■ TEXT TO READ:
☆ ☆ ☆ ☆ ☆
# Round One: An almost operatic Brahms song: Die Mainacht: Wunderlich and Anderson



## Seattleoperafan (Mar 24, 2013)

See notes below.




Fritz Wunderlich singt "Die Mainacht" op 43 No 2 von Johannes Brahms Rolf Reinhardt, Klavier 




4 Songs, Op.43: No. 2, Die Mainacht (Recorded 1936) · Marian Anderson · Kosti Vehanen · Johannes Brahms Marian Anderson in Song Vol. 2 

*May Night*
English Translation © Richard Stokes
When the silvery moon gleams through the bushes,
And sheds its slumbering light on the grass,
And the nightingale is fluting,
I wander sadly from bush to bush.
Covered by leaves, a pair of doves
Coo to me their ecstasy; but I turn away,
Seek darker shadows,
And the lonely tear flows down.
When, O smiling vision, that shines through my soul
Like the red of dawn, shall I find you here on earth?
And the lonely tear
Quivers more ardently down my cheek.
Translations by Richard Stokes, author of The Book of Lieder (Faber, 2005)


----------



## Seattleoperafan (Mar 24, 2013)

I love this song and find myself singing the tune for days in my head after hearing it. It is more operatic in it's emotional range than many songs. I hope you don't mind but I love Brahms the way some of you love Verdi.
☆ ☆ ☆ ☆ ☆
■ REQUIREMENT A: Reproduce the entire forum thread on Die Mainacht above, word for word.

■ ROWS:
☆ ☆ ☆ ☆ ☆
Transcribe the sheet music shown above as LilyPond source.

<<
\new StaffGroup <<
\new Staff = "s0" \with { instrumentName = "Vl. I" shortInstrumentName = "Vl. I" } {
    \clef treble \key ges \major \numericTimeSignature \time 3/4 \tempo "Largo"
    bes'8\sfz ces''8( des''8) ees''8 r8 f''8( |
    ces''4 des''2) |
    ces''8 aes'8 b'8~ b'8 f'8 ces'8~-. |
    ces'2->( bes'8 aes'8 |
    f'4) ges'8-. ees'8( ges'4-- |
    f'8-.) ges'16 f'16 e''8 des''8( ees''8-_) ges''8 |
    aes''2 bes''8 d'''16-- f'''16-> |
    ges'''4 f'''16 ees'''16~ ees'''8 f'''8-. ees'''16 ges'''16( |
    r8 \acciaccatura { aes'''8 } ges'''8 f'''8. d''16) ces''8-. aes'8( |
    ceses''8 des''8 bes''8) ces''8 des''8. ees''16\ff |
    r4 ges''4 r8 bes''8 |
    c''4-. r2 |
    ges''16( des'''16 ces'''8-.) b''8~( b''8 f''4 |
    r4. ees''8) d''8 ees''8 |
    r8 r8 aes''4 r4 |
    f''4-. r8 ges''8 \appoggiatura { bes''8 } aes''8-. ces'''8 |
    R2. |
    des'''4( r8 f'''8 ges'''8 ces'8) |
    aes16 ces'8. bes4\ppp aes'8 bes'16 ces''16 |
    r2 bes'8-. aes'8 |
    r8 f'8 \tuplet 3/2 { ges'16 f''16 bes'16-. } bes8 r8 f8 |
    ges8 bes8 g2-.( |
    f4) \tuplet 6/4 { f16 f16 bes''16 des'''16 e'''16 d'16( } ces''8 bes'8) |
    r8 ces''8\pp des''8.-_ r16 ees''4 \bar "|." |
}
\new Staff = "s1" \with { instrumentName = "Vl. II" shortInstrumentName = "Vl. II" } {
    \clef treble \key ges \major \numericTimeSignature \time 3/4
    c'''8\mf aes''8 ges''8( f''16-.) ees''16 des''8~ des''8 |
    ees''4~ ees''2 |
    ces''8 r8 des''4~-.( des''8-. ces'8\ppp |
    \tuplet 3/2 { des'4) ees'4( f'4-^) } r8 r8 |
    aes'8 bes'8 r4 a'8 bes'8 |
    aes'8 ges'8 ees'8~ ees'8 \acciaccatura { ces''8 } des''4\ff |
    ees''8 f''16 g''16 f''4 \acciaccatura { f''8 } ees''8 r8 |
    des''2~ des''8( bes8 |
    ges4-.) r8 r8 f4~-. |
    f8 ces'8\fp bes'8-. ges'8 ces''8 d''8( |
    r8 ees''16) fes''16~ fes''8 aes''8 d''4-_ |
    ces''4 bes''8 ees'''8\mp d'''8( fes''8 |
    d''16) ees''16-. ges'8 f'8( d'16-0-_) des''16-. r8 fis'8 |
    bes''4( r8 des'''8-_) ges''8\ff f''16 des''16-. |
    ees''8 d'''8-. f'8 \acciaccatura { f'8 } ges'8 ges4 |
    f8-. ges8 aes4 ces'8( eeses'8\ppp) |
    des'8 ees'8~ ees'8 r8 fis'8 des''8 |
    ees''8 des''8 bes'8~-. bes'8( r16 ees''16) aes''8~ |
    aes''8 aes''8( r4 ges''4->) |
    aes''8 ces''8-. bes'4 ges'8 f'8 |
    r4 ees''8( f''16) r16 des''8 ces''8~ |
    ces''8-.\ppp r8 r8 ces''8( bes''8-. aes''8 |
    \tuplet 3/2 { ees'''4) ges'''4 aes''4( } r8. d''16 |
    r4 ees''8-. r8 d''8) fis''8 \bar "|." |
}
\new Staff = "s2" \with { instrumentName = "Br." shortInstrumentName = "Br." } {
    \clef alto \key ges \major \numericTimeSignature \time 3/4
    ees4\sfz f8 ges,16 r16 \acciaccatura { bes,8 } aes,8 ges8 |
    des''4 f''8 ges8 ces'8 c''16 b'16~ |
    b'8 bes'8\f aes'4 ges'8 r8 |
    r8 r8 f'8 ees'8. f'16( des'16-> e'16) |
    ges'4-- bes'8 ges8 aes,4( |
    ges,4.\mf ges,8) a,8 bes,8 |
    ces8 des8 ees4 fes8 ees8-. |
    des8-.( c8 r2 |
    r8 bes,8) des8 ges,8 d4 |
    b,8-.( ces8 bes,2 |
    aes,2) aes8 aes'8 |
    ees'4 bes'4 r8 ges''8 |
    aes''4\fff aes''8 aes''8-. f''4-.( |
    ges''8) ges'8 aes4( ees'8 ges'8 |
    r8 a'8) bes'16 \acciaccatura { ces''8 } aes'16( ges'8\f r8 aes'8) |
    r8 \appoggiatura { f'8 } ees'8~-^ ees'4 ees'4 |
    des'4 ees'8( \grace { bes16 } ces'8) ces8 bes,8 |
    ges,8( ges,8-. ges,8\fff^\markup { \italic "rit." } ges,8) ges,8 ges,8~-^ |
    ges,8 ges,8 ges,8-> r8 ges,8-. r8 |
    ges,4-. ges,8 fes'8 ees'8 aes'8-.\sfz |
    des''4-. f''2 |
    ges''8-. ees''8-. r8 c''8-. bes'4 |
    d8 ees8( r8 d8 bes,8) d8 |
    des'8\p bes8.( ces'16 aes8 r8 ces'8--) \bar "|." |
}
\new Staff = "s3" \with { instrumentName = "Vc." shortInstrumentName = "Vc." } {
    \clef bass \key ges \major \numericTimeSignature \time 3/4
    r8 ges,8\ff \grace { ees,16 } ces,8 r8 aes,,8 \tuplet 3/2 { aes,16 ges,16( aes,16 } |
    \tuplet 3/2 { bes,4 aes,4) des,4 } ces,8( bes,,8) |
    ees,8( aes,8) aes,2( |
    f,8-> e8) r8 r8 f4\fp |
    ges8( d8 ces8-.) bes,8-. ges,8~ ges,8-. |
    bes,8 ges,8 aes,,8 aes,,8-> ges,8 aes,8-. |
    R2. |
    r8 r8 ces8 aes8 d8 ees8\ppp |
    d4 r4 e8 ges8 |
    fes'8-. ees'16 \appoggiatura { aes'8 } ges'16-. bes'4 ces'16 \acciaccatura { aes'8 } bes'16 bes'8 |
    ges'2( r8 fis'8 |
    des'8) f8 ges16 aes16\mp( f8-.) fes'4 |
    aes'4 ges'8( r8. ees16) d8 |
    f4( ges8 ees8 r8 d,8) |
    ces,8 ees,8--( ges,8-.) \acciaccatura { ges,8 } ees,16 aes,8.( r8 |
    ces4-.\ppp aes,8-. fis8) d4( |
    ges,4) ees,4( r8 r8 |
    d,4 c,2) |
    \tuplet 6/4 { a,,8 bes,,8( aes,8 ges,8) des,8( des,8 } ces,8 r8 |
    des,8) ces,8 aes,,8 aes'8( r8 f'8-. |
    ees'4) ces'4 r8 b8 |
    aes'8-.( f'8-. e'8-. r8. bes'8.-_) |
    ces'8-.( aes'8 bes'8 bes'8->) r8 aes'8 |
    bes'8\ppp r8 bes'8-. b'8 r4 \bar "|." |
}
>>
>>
☆ ☆ ☆ ☆ ☆
■ REQUIREMENT B: How many lines in the records contain the string "tuplet"? Reply with the number alone.

■ TASK ANSWER A:
# Round One: An almost operatic Brahms song: Die Mainacht: Wunderlich and Anderson



## Seattleoperafan (Mar 24, 2013)

See notes below.




Fritz Wunderlich singt "Die Mainacht" op 43 No 2 von Johannes Brahms Rolf Reinhardt, Klavier 




4 Songs, Op.43: No. 2, Die Mainacht (Recorded 1936) · Marian Anderson · Kosti Vehanen · Johannes Brahms Marian Anderson in Song Vol. 2 

*May Night*
English Translation © Richard Stokes
When the silvery moon gleams through the bushes,
And sheds its slumbering light on the grass,
And the nightingale is fluting,
I wander sadly from bush to bush.
Covered by leaves, a pair of doves
Coo to me their ecstasy; but I turn away,
Seek darker shadows,
And the lonely tear flows down.
When, O smiling vision, that shines through my soul
Like the red of dawn, shall I find you here on earth?
And the lonely tear
Quivers more ardently down my cheek.
Translations by Richard Stokes, author of The Book of Lieder (Faber, 2005)


----------



## Seattleoperafan (Mar 24, 2013)

I love this song and find myself singing the tune for days in my head after hearing it. It is more operatic in it's emotional range than many songs. I hope you don't mind but I love Brahms the way some of you love Verdi.

■ TASK ANSWER B: 7